For instance, connecting with our previous example, let us assume that $s_1$ represents a market raise state and $s_2$ a market fall state, and $a_1$ and $a_2$ two financial products. We may purchase a financial report to guide our investment decision, at a cost. The report has a previous record of predicting 95% of the times a market fall correctly, that is $𝑃(𝑖_1│𝑠_1 ) = 0.95$ and consequently $𝑃(𝑖_1│𝑠_2 ) = 0.05$. The record also tells us that the forecast is right 90% of the time when the market falls, therefore $𝑃(𝑖_2│𝑠_2 ) = 0.9$ and $𝑃(𝑖_2│𝑠_1 ) = 0.1$. With these values, we can calculate the revised probabilities and solve the tree to determine whether to incorporate the report or not.

### Value of Perfect Information
The previous section described how to calculate the value of a decision tree after incorporating additional information, which may come at a cost. An obvious question that arises is, how much should the decision maker be willing to pay for additional information? This quantity is known as the Value of Perfect Information. Perfect Information is an abstract concept that represents information that would make the occurrence of a state of nature certain. For instance, a forecast report which can tell us with total certainty which is going to be the trend of the market in the future. Obviously, this type of forecast does not actually exist in reality, but we can model its effect in the decision tree and solve it to calculate its final value.
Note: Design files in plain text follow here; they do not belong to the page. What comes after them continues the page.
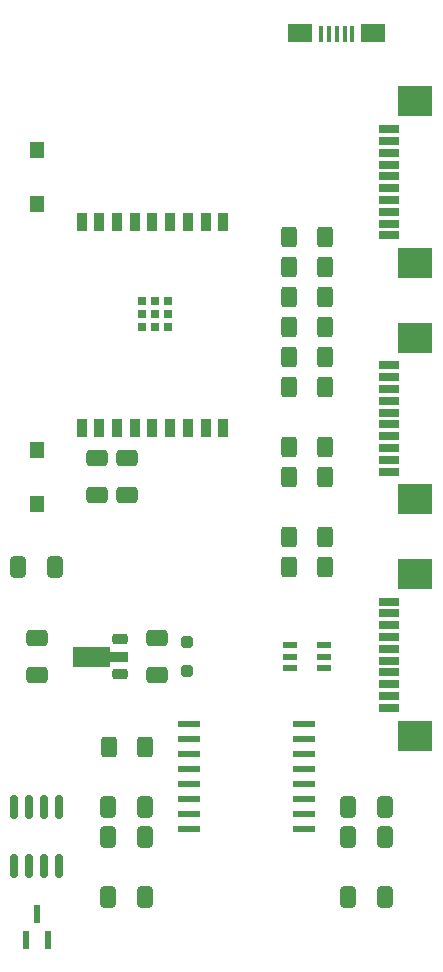
<source format=gbr>
%TF.GenerationSoftware,KiCad,Pcbnew,8.0.6-8.0.6-0~ubuntu24.04.1*%
%TF.CreationDate,2024-12-11T21:38:52+03:00*%
%TF.ProjectId,PM-ESPC3,504d2d45-5350-4433-932e-6b696361645f,rev?*%
%TF.SameCoordinates,Original*%
%TF.FileFunction,Paste,Top*%
%TF.FilePolarity,Positive*%
%FSLAX46Y46*%
G04 Gerber Fmt 4.6, Leading zero omitted, Abs format (unit mm)*
G04 Created by KiCad (PCBNEW 8.0.6-8.0.6-0~ubuntu24.04.1) date 2024-12-11 21:38:52*
%MOMM*%
%LPD*%
G01*
G04 APERTURE LIST*
G04 Aperture macros list*
%AMRoundRect*
0 Rectangle with rounded corners*
0 $1 Rounding radius*
0 $2 $3 $4 $5 $6 $7 $8 $9 X,Y pos of 4 corners*
0 Add a 4 corners polygon primitive as box body*
4,1,4,$2,$3,$4,$5,$6,$7,$8,$9,$2,$3,0*
0 Add four circle primitives for the rounded corners*
1,1,$1+$1,$2,$3*
1,1,$1+$1,$4,$5*
1,1,$1+$1,$6,$7*
1,1,$1+$1,$8,$9*
0 Add four rect primitives between the rounded corners*
20,1,$1+$1,$2,$3,$4,$5,0*
20,1,$1+$1,$4,$5,$6,$7,0*
20,1,$1+$1,$6,$7,$8,$9,0*
20,1,$1+$1,$8,$9,$2,$3,0*%
%AMFreePoly0*
4,1,9,3.862500,-0.866500,0.737500,-0.866500,0.737500,-0.450000,-0.737500,-0.450000,-0.737500,0.450000,0.737500,0.450000,0.737500,0.866500,3.862500,0.866500,3.862500,-0.866500,3.862500,-0.866500,$1*%
G04 Aperture macros list end*
%ADD10RoundRect,0.250000X-0.400000X-0.625000X0.400000X-0.625000X0.400000X0.625000X-0.400000X0.625000X0*%
%ADD11R,1.244600X1.346200*%
%ADD12R,0.889000X1.498600*%
%ADD13R,0.711200X0.711200*%
%ADD14RoundRect,0.250000X-0.412500X-0.650000X0.412500X-0.650000X0.412500X0.650000X-0.412500X0.650000X0*%
%ADD15RoundRect,0.225000X0.425000X0.225000X-0.425000X0.225000X-0.425000X-0.225000X0.425000X-0.225000X0*%
%ADD16FreePoly0,180.000000*%
%ADD17R,0.406400X1.350000*%
%ADD18R,2.108200X1.600200*%
%ADD19R,0.609600X1.549400*%
%ADD20RoundRect,0.250000X-0.650000X0.412500X-0.650000X-0.412500X0.650000X-0.412500X0.650000X0.412500X0*%
%ADD21RoundRect,0.150000X-0.150000X0.825000X-0.150000X-0.825000X0.150000X-0.825000X0.150000X0.825000X0*%
%ADD22R,1.803400X0.635000*%
%ADD23R,2.997200X2.590800*%
%ADD24RoundRect,0.250000X-0.250000X0.250000X-0.250000X-0.250000X0.250000X-0.250000X0.250000X0.250000X0*%
%ADD25RoundRect,0.250000X0.400000X0.625000X-0.400000X0.625000X-0.400000X-0.625000X0.400000X-0.625000X0*%
%ADD26RoundRect,0.250000X0.412500X0.650000X-0.412500X0.650000X-0.412500X-0.650000X0.412500X-0.650000X0*%
%ADD27R,1.181100X0.558800*%
%ADD28RoundRect,0.250000X0.650000X-0.412500X0.650000X0.412500X-0.650000X0.412500X-0.650000X-0.412500X0*%
%ADD29R,1.854200X0.482600*%
G04 APERTURE END LIST*
D10*
%TO.C,R9*%
X-4090000Y22860000D03*
X-990000Y22860000D03*
%TD*%
D11*
%TO.C,SW2*%
X-25400000Y2794000D03*
X-25400000Y7366000D03*
%TD*%
D12*
%TO.C,U1*%
X-21609998Y9170000D03*
X-20109999Y9170000D03*
X-18609999Y9170000D03*
X-17110000Y9170000D03*
X-15610000Y9170000D03*
X-14110000Y9170000D03*
X-12609998Y9170000D03*
X-11109999Y9170000D03*
X-9609999Y9170000D03*
X-9610002Y26670000D03*
X-11110001Y26670000D03*
X-12610001Y26670000D03*
X-14110000Y26670000D03*
X-15610000Y26670000D03*
X-17110000Y26670000D03*
X-18610002Y26670000D03*
X-20110001Y26670000D03*
X-21610001Y26670000D03*
D13*
X-16510000Y17780000D03*
X-15410000Y17780000D03*
X-14310000Y17780000D03*
X-16510000Y18880000D03*
X-15410000Y18880000D03*
X-14310000Y18880000D03*
X-16510000Y19980000D03*
X-15410000Y19980000D03*
X-14310000Y19980000D03*
%TD*%
D14*
%TO.C,C9*%
X977500Y-22860000D03*
X4102500Y-22860000D03*
%TD*%
D15*
%TO.C,U2*%
X-18370000Y-11660000D03*
D16*
X-18457500Y-10160000D03*
D15*
X-18370000Y-8660000D03*
%TD*%
D17*
%TO.C,J1*%
X1300000Y42527092D03*
X650014Y42527092D03*
X28Y42527092D03*
X-649958Y42527092D03*
D18*
X3100027Y42652200D03*
D17*
X-1299944Y42527092D03*
D18*
X-3099971Y42652200D03*
%TD*%
D10*
%TO.C,R11*%
X-4090000Y7620000D03*
X-990000Y7620000D03*
%TD*%
D19*
%TO.C,CR1*%
X-26350001Y-34124900D03*
X-24449999Y-34124900D03*
X-25400000Y-31915100D03*
%TD*%
D20*
%TO.C,C4*%
X-15240000Y-8597500D03*
X-15240000Y-11722500D03*
%TD*%
D21*
%TO.C,U3*%
X-23495000Y-22925000D03*
X-24765000Y-22925000D03*
X-26035000Y-22925000D03*
X-27305000Y-22925000D03*
X-27305000Y-27875000D03*
X-26035000Y-27875000D03*
X-24765000Y-27875000D03*
X-23495000Y-27875000D03*
%TD*%
D14*
%TO.C,C6*%
X977500Y-25400000D03*
X4102500Y-25400000D03*
%TD*%
D22*
%TO.C,J8*%
X4444000Y25500009D03*
X4444000Y26500007D03*
X4444000Y27500005D03*
X4444000Y28500003D03*
X4444000Y29500001D03*
X4444000Y30499999D03*
X4444000Y31499997D03*
X4444000Y32499995D03*
X4444000Y33499993D03*
X4444000Y34499991D03*
D23*
X6614001Y23149998D03*
X6614001Y36850002D03*
%TD*%
D10*
%TO.C,R10*%
X-4090000Y5080000D03*
X-990000Y5080000D03*
%TD*%
D24*
%TO.C,D3*%
X-12700000Y-8910000D03*
X-12700000Y-11410000D03*
%TD*%
D25*
%TO.C,R5*%
X-16230000Y-17780000D03*
X-19330000Y-17780000D03*
%TD*%
%TO.C,R4*%
X-990000Y0D03*
X-4090000Y0D03*
%TD*%
D20*
%TO.C,C3*%
X-17780000Y6642500D03*
X-17780000Y3517500D03*
%TD*%
D26*
%TO.C,C1*%
X-23837500Y-2540000D03*
X-26962500Y-2540000D03*
%TD*%
D27*
%TO.C,U5*%
X-4006850Y-9209999D03*
X-4006850Y-10160000D03*
X-4006850Y-11110001D03*
X-1073150Y-11110001D03*
X-1073150Y-10160000D03*
X-1073150Y-9209999D03*
%TD*%
D26*
%TO.C,C8*%
X-16217500Y-25400000D03*
X-19342500Y-25400000D03*
%TD*%
D10*
%TO.C,R7*%
X-4090000Y-2540000D03*
X-990000Y-2540000D03*
%TD*%
%TO.C,R6*%
X-4090000Y25400000D03*
X-990000Y25400000D03*
%TD*%
D14*
%TO.C,C11*%
X977500Y-30480000D03*
X4102500Y-30480000D03*
%TD*%
D22*
%TO.C,J5*%
X4444000Y-14499991D03*
X4444000Y-13499993D03*
X4444000Y-12499995D03*
X4444000Y-11499997D03*
X4444000Y-10499999D03*
X4444000Y-9500001D03*
X4444000Y-8500003D03*
X4444000Y-7500005D03*
X4444000Y-6500007D03*
X4444000Y-5500009D03*
D23*
X6614001Y-16850002D03*
X6614001Y-3149998D03*
%TD*%
D10*
%TO.C,R2*%
X-4090000Y15240000D03*
X-990000Y15240000D03*
%TD*%
%TO.C,R3*%
X-4090000Y12700000D03*
X-990000Y12700000D03*
%TD*%
D11*
%TO.C,SW1*%
X-25400000Y32766000D03*
X-25400000Y28194000D03*
%TD*%
D22*
%TO.C,J2*%
X4444000Y5500009D03*
X4444000Y6500007D03*
X4444000Y7500005D03*
X4444000Y8500003D03*
X4444000Y9500001D03*
X4444000Y10499999D03*
X4444000Y11499997D03*
X4444000Y12499995D03*
X4444000Y13499993D03*
X4444000Y14499991D03*
D23*
X6614001Y3149998D03*
X6614001Y16850002D03*
%TD*%
D10*
%TO.C,R1*%
X-4090000Y17780000D03*
X-990000Y17780000D03*
%TD*%
D26*
%TO.C,C10*%
X-16217500Y-22860000D03*
X-19342500Y-22860000D03*
%TD*%
D28*
%TO.C,C2*%
X-20320000Y3517500D03*
X-20320000Y6642500D03*
%TD*%
D20*
%TO.C,C5*%
X-25400000Y-8597500D03*
X-25400000Y-11722500D03*
%TD*%
D29*
%TO.C,U4*%
X-2743200Y-24765000D03*
X-2743200Y-23495000D03*
X-2743200Y-22225000D03*
X-2743200Y-20955000D03*
X-2743200Y-19685000D03*
X-2743200Y-18415000D03*
X-2743200Y-17145000D03*
X-2743200Y-15875000D03*
X-12496800Y-15875000D03*
X-12496800Y-17145000D03*
X-12496800Y-18415000D03*
X-12496800Y-19685000D03*
X-12496800Y-20955000D03*
X-12496800Y-22225000D03*
X-12496800Y-23495000D03*
X-12496800Y-24765000D03*
%TD*%
D10*
%TO.C,R8*%
X-4090000Y20320000D03*
X-990000Y20320000D03*
%TD*%
D26*
%TO.C,C7*%
X-16217500Y-30480000D03*
X-19342500Y-30480000D03*
%TD*%
M02*

</source>
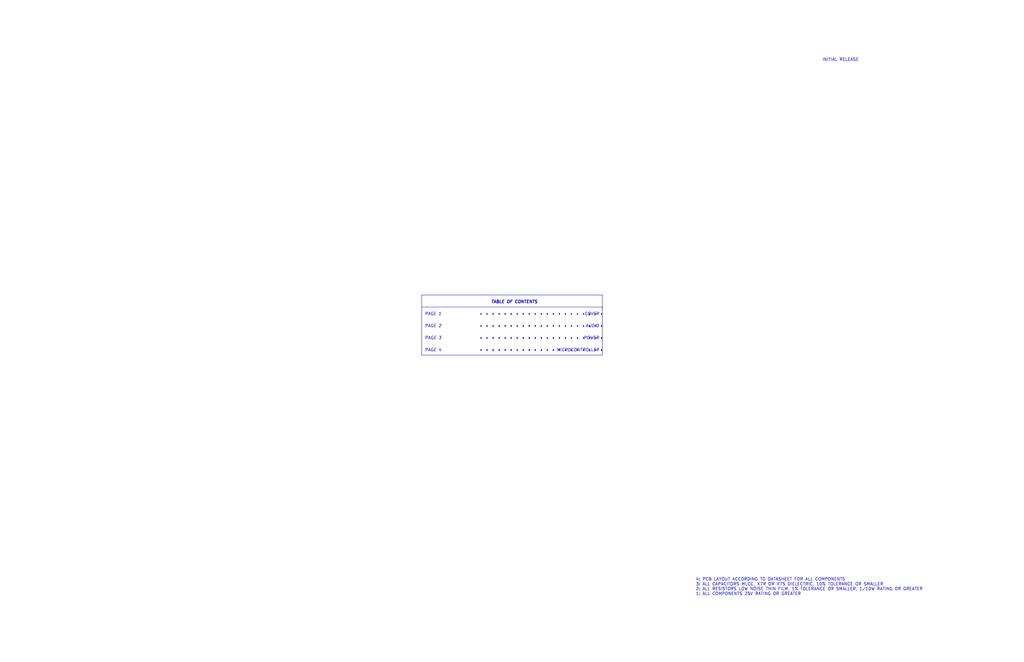
<source format=kicad_sch>
(kicad_sch
	(version 20231120)
	(generator "eeschema")
	(generator_version "8.0")
	(uuid "190888c1-6ce2-4681-a836-dc477e444e49")
	(paper "USLedger")
	(title_block
		(title "Baseboard")
		(date "2023-08-19")
		(rev "A")
		(company "Alessandro Rizzoni")
		(comment 1 "SCHEMATIC")
		(comment 2 "RELEASED")
		(comment 3 "AIR")
		(comment 4 "AIR")
	)
	(lib_symbols)
	(polyline
		(pts
			(xy 177.8 124.46) (xy 254 124.46)
		)
		(stroke
			(width 0)
			(type default)
		)
		(uuid "2fb63c84-9a41-406d-beb1-27b853c13f16")
	)
	(polyline
		(pts
			(xy 254 124.46) (xy 254 130.81)
		)
		(stroke
			(width 0)
			(type default)
		)
		(uuid "a4d14733-f73b-4ed6-986e-d998c104b28f")
	)
	(polyline
		(pts
			(xy 177.8 129.54) (xy 177.8 124.46)
		)
		(stroke
			(width 0)
			(type default)
		)
		(uuid "d5b2b473-ffa1-492f-8374-dff417d2ec16")
	)
	(rectangle
		(start 177.8 129.54)
		(end 254 149.86)
		(stroke
			(width 0)
			(type default)
		)
		(fill
			(type none)
		)
		(uuid 918f744d-bb5e-4c2a-a87f-8580d90937e0)
	)
	(text "• • • • • • • • • • • • • • • • • • • • • "
		(exclude_from_sim no)
		(at 201.93 138.43 0)
		(effects
			(font
				(size 1.27 1.27)
				(italic yes)
			)
			(justify left bottom)
		)
		(uuid "00c29491-8712-4694-9504-4351a5a6571a")
	)
	(text "PAGE 2\n"
		(exclude_from_sim no)
		(at 179.07 138.43 0)
		(effects
			(font
				(size 1.27 1.27)
				(italic yes)
			)
			(justify left bottom)
		)
		(uuid "1d5bb796-fd1a-42e6-9f64-ee298edd402e")
	)
	(text "TABLE OF CONTENTS"
		(exclude_from_sim no)
		(at 207.01 128.27 0)
		(effects
			(font
				(size 1.27 1.27)
				(thickness 0.254)
				(bold yes)
				(italic yes)
			)
			(justify left bottom)
		)
		(uuid "3c100669-0461-407e-b5ce-442b2a99c796")
	)
	(text "PAGE 4\n"
		(exclude_from_sim no)
		(at 179.07 148.59 0)
		(effects
			(font
				(size 1.27 1.27)
				(italic yes)
			)
			(justify left bottom)
		)
		(uuid "49614a1a-5d98-49cb-8c2c-e0e4e7487dcf")
	)
	(text "PAGE 3"
		(exclude_from_sim no)
		(at 179.07 143.51 0)
		(effects
			(font
				(size 1.27 1.27)
				(italic yes)
			)
			(justify left bottom)
		)
		(uuid "51222853-286a-4e3f-a990-82cb6539307d")
	)
	(text "4: PCB LAYOUT ACCORDING TO DATASHEET FOR ALL COMPONENTS\n3: ALL CAPACITORS MLCC, X7R OR X7S DIELECTRIC, 10% TOLERANCE OR SMALLER\n2: ALL RESISTORS LOW NOISE THIN FILM, 1% TOLERANCE OR SMALLER, 1/10W RATING OR GREATER\n1: ALL COMPONENTS 25V RATING OR GREATER"
		(exclude_from_sim no)
		(at 293.37 251.46 0)
		(effects
			(font
				(size 1.27 1.27)
			)
			(justify left bottom)
		)
		(uuid "6a6b5e31-d19b-4f3a-8978-4e23b187ecd0")
	)
	(text "COVER"
		(exclude_from_sim no)
		(at 252.73 133.35 0)
		(effects
			(font
				(size 1.27 1.27)
				(italic yes)
			)
			(justify right bottom)
		)
		(uuid "6b1b63e2-632e-4ae8-b4f8-163f39d53134")
	)
	(text "• • • • • • • • • • • • • • • • • • • • • "
		(exclude_from_sim no)
		(at 201.93 143.51 0)
		(effects
			(font
				(size 1.27 1.27)
				(italic yes)
			)
			(justify left bottom)
		)
		(uuid "6bd5d4b9-aff4-42d1-8f33-ff6632672768")
	)
	(text "• • • • • • • • • • • • • • • • • • • • • "
		(exclude_from_sim no)
		(at 201.93 133.35 0)
		(effects
			(font
				(size 1.27 1.27)
				(italic yes)
			)
			(justify left bottom)
		)
		(uuid "81708eb4-e756-496f-972b-317cc952850f")
	)
	(text "AUDIO"
		(exclude_from_sim no)
		(at 252.73 138.43 0)
		(effects
			(font
				(size 1.27 1.27)
				(italic yes)
			)
			(justify right bottom)
		)
		(uuid "82dd3ce4-f8a4-47d5-8184-9dc617b900e9")
	)
	(text "MICROCONTROLLER"
		(exclude_from_sim no)
		(at 252.73 148.59 0)
		(effects
			(font
				(size 1.27 1.27)
				(italic yes)
			)
			(justify right bottom)
		)
		(uuid "84fd55aa-b08f-49cd-9050-584141696e3c")
	)
	(text "PAGE 1\n"
		(exclude_from_sim no)
		(at 179.07 133.35 0)
		(effects
			(font
				(size 1.27 1.27)
				(italic yes)
			)
			(justify left bottom)
		)
		(uuid "d0ea079b-f59e-4621-a3ef-a72241952f82")
	)
	(text "• • • • • • • • • • • • • • • • • • • • • "
		(exclude_from_sim no)
		(at 201.93 148.59 0)
		(effects
			(font
				(size 1.27 1.27)
				(italic yes)
			)
			(justify left bottom)
		)
		(uuid "e6fd0d50-3e23-468d-b259-d05ea655c6b2")
	)
	(text "POWER"
		(exclude_from_sim no)
		(at 252.73 143.51 0)
		(effects
			(font
				(size 1.27 1.27)
				(italic yes)
			)
			(justify right bottom)
		)
		(uuid "ef98c03c-b513-443d-8c43-edf25b96a512")
	)
	(text "INITIAL RELEASE"
		(exclude_from_sim no)
		(at 346.71 26.035 0)
		(effects
			(font
				(size 1.27 1.27)
			)
			(justify left bottom)
		)
		(uuid "f36d6b55-ae41-40a0-9fbb-9ae9c8e126b4")
	)
	(sheet
		(at 444.5 88.9)
		(size 38.1 25.4)
		(fields_autoplaced yes)
		(stroke
			(width 0.1524)
			(type solid)
		)
		(fill
			(color 0 0 0 0.0000)
		)
		(uuid "229a97b2-4425-47f7-b588-f32dc6b9bc79")
		(property "Sheetname" "MICROCONTROLLER"
			(at 444.5 88.1884 0)
			(effects
				(font
					(size 1.27 1.27)
				)
				(justify left bottom)
			)
		)
		(property "Sheetfile" "microcontroller.kicad_sch"
			(at 444.5 114.8846 0)
			(effects
				(font
					(size 1.27 1.27)
				)
				(justify left top)
			)
		)
		(instances
			(project "baseboard"
				(path "/190888c1-6ce2-4681-a836-dc477e444e49"
					(page "4")
				)
			)
		)
	)
	(sheet
		(at 444.5 50.8)
		(size 38.1 25.4)
		(fields_autoplaced yes)
		(stroke
			(width 0.1524)
			(type solid)
		)
		(fill
			(color 0 0 0 0.0000)
		)
		(uuid "2e4f7641-7de0-4dea-9f64-f5ec09624375")
		(property "Sheetname" "POWER"
			(at 444.5 50.0884 0)
			(effects
				(font
					(size 1.27 1.27)
				)
				(justify left bottom)
			)
		)
		(property "Sheetfile" "power.kicad_sch"
			(at 444.5 76.7846 0)
			(effects
				(font
					(size 1.27 1.27)
				)
				(justify left top)
			)
		)
		(instances
			(project "baseboard"
				(path "/190888c1-6ce2-4681-a836-dc477e444e49"
					(page "3")
				)
			)
		)
	)
	(sheet
		(at 444.5 12.7)
		(size 38.1 25.4)
		(fields_autoplaced yes)
		(stroke
			(width 0.1524)
			(type solid)
		)
		(fill
			(color 0 0 0 0.0000)
		)
		(uuid "e436358c-d730-4540-92b5-b7475a7c4a63")
		(property "Sheetname" "AUDIO"
			(at 444.5 11.9884 0)
			(effects
				(font
					(size 1.27 1.27)
				)
				(justify left bottom)
			)
		)
		(property "Sheetfile" "audio.kicad_sch"
			(at 444.5 38.6846 0)
			(effects
				(font
					(size 1.27 1.27)
				)
				(justify left top)
			)
		)
		(instances
			(project "baseboard"
				(path "/190888c1-6ce2-4681-a836-dc477e444e49"
					(page "2")
				)
			)
		)
	)
	(sheet_instances
		(path "/"
			(page "1")
		)
	)
)
</source>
The **Expected Value with Perfect Information (EVPI)** is the expected final value of the tree given that we had perfect information. It is also an abstract concept to assess the value of the decision-making problem with access to perfect a priori information. 

For instance in the example above, perfect information means that the forecast report is always right, and therefore we can plug in $𝑃(𝑠_1│𝑖_1 )=1$ and $𝑃(𝑠_2│𝑖_2 )=1$ since we know that the information about the states of the report is always right, and since it is always right, then also this means that $𝑃(𝑠_1│𝑖_2 )=0$ and $𝑃(𝑠_2│𝑖_1 )=0$. This simplifies the tree and the value of the node with additional information becomes:

$\text{EVPI} = P(s_1)*\max(v_1, v_3) + P(s_2)*\max(v_2, v_4)$

Since this is the maximum value of that node provided that we had perfect a priori information, we can compare the EMV that we obtain solving the report to the EVPI to see how close we are to perfect information. This difference is known as the **Value of Perfect Information (PVI)$:

$\text{VPI} = EVPI- EMV$